The United States of America is one nation you just don't want to take on in a fight, either in a conventional war, or in a guerrilla war, or in any kind of war.
It's useful to remember this if you have a grudge against the US, for this nation may be based on personal freedom, but it comes down hard on offenders, both native and foreign.
This is the country that dropped two atomic bombs on Japan in 1945 and which, alone of all the Western democracies, still employs the death penalty in some states for capital crimes.
So who in their right mind, knowing all this, would mount a terrorist attack on some of America's most cherished national symbols? As the months and years wore on, it turned out to be the brainchild of the son of a Saudi billionaire building merchant, one Osama bin Laden.
Bin Laden, the 17th child of a reported 52 children, was himself a husband to several wives and father to many children. His motivation: a hatred of the West. And, gradually, the name of al-Qaida entered popular consciousness.
I'm still baffled, even today, as to how or why bin Laden thought he was ever going to get away with it.
Westerners will never give up their hard-won personal freedoms and become part of a global Islamic family ruled by Sharia or any other form of religious law. How could bin Laden have ever thought this was possible? I've no doubt whatsoever that, if Westerners thought there was even the remotest chance of a takeover by Islamic extremists, they wouldn't hesitate to dust off the old nukes once again.
How could bin Laden have brought this hellish situation to his family, to himself, to the global Muslim population?
Before the smoke and dust of 9/11 faded away, the CIA would have been planning its retaliation. 'Wanted Dead or Alive' the posters used to declare in the lawless Wild West and, eventually, bin Laden's bearded and turban-topped face would appear beneath those iconic words.
A bounty of $25m was placed on bin Laden's capture. The US vowed to do whatever was deemed necessary to see justice done. And now, apparently, it has.
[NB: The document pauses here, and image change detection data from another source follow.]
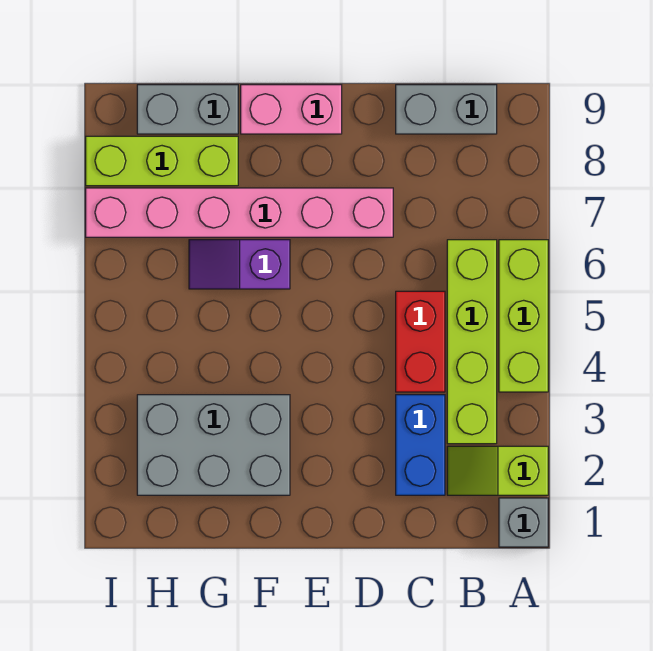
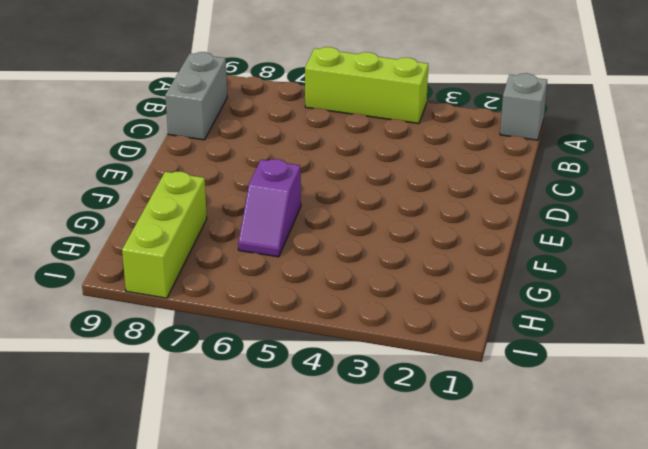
none -> lime 1x2 slope [447,446,548,495]
none -> lime 1x4 brick [447,240,497,444]
none -> blue 1x2 brick [396,395,445,495]

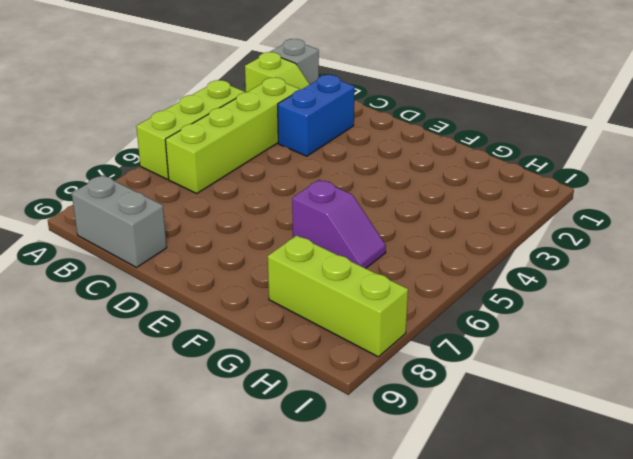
none -> red 1x2 brick [396,291,445,392]
none -> pink 1x6 brick [86,188,393,237]
none -> pink 1x2 brick [241,85,342,134]

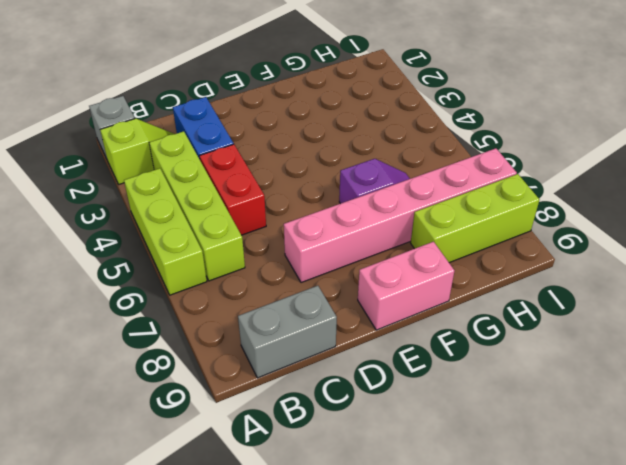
none -> grey 2x3 brick [137,395,290,495]
none -> grey 1x2 brick [137,85,238,134]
The saddest thing about 9/11 is the legacy of intolerance it has left behind. Not for generations will Muslim and Christian nations feel completely at ease with each other. For now we are defined more than ever by the labels of our birth and not by our humanity.
Once, Westerners looked at their eastern neighbours and saw mystery and beauty: now they see a rigid religious ideology that repels them. Once our eastern neighbours looked at us and saw discipline and achievement: now they see decadence and oil-grabbing.
A message to all terrorists out there: think twice before planting that bomb, or hijacking that plane. Please consider the consequences of your actions before you start killing innocent men, women and children.
And, if you plan to attack the US, well, make a will before the deed because your own days are surely numbered.
And while terrorists ply their deadly trade around the world, remember this: 24,000 children die every day, of hunger. How many meals and medical clinics could be bought with what the world collectively spends on defence and military intelligence?